When Oxalert detects hypoxemia, or abnormally low concentrations of oxygen in the bloodstream, it verbally triggers the wearer to breathe. Common causes of hypoxemia include respiratory depression and sleep apnea. If the patient is deaf or too sedated to respond to verbal prompts, an arousing electrical stimulus is administered through electrodes that contact the wrist. This safe voltage is implemented to encourage breathing and wake the user up to better their chances of finding proper care.

A 2011 proof-of-concept study conducted at Oregon Health Science University (OHSU) found that a continuous pulse oximeter, nerve stimulator, laptop computer, and headphones (to model the device’s verbal prompting) automatically kept oxygen levels at or above 90% in heavily-sedated patients who had just undergone surgery.

Med-botics is a physician-owned start-up that licensed this patented technique from OHSU and redesigned the technology, which previously needed to be wheeled around on a cart.
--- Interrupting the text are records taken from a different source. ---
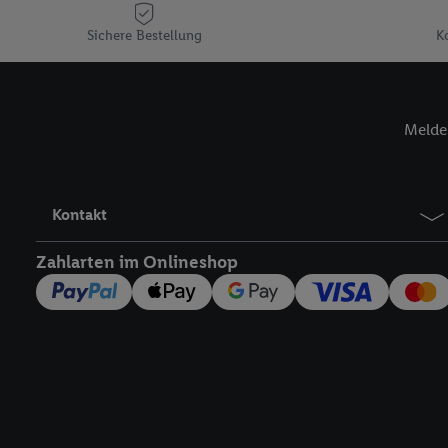
Plus-Konto einloggen, 
Sichere Bestellung
K
Verantwortlichkeit mit
zu erstellen (die sogen
können, um Sie in von 
Hierzu wird von uns un
Melde 
Adresse in gemeinsamer 
Zudem erlauben Sie uns,
den Lidl-Diensten einzus
Wenn das der Fall ist, g
Kontakt
Kundenkonto-Referenz, 
verwenden, um Sie wied
Zahlarten im Onlineshop
Insbesondere können Sie
werden, damit wir Ihnen
Nutzung der Utiq-Techno
widerrufen - jederzeit 
Telekommunikations-basi
die Lidl-Dienste) wider
Durch einen Klick auf „
„Zustimmen“ stimmen Si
The result was the Oxalert EPO device that can be worn on the user’s wrist as a convenient, user-friendly device.

Clinical Implications

Currently, only about 10% of the 40 million in-patients receiving opioids after having surgery are continuously monitored. A study conducted in 2015 revealed hypoxemia is commonly undiagnosed in post-operative in-patients in the absence of continuous monitoring. This research also found that hypoxemia stabilizes upon arousal like that provided by the Oxalert device.

Of the 80,000 annual opioid overdose deaths, nearly all of them occur while the patient is at home. By giving the patient a convenient, wearable solution for overdose-induced hypoxemia, Oxalert could make opioids safer both in the hospital setting and at home.

“Providing early warning to over-sedated patients and their caregivers is important in the hospital and even more important at home,” said Dr. Richard Dutton, former Executive Director of the Anesthesia Quality Institute. “I believe this is a device that will save lives. I am looking forward to commercial availability of this product as an important step in the effort to eradicate ‘dead-in-bed’ adverse events, as well as the many other sequelae of opioid-induced post-operative hypoxemia.”